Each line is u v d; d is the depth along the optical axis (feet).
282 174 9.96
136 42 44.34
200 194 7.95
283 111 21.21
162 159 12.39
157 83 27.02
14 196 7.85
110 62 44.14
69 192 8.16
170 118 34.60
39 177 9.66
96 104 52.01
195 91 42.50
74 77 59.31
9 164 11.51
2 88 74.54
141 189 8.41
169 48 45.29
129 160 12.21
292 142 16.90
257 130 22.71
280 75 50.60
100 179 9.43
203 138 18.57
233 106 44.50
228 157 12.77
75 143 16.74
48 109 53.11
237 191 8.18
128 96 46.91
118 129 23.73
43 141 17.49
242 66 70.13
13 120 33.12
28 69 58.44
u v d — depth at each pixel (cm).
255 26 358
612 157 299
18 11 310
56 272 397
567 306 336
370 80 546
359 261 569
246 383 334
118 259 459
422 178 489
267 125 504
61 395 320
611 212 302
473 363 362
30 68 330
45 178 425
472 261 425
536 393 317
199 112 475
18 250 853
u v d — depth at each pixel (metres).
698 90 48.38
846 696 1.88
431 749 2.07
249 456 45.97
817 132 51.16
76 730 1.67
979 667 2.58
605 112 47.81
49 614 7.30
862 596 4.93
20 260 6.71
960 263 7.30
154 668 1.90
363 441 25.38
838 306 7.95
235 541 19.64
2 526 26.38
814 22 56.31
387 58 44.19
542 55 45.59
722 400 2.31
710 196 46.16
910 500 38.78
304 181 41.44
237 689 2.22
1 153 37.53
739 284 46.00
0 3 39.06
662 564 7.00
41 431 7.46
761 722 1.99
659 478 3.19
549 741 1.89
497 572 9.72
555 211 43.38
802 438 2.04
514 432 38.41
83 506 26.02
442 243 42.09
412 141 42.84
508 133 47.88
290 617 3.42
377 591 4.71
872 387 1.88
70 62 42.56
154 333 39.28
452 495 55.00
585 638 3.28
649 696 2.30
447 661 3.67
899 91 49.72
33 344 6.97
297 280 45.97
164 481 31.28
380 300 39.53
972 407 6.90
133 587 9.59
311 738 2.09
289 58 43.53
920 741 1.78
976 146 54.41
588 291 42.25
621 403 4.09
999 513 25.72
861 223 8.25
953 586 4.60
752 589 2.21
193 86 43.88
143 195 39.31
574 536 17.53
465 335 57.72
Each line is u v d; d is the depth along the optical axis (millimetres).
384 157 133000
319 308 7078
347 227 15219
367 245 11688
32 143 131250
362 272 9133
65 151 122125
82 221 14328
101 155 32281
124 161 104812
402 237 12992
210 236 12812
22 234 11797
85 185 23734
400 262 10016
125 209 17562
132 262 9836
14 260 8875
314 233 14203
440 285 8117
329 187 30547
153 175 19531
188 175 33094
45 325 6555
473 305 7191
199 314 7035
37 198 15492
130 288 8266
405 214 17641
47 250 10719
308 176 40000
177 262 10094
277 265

---

> **Problem description**
Set down exactly the line that holds "153 175 19531" and all lines after it to the end of the data.

> **Task response**
153 175 19531
188 175 33094
45 325 6555
473 305 7191
199 314 7035
37 198 15492
130 288 8266
405 214 17641
47 250 10719
308 176 40000
177 262 10094
277 265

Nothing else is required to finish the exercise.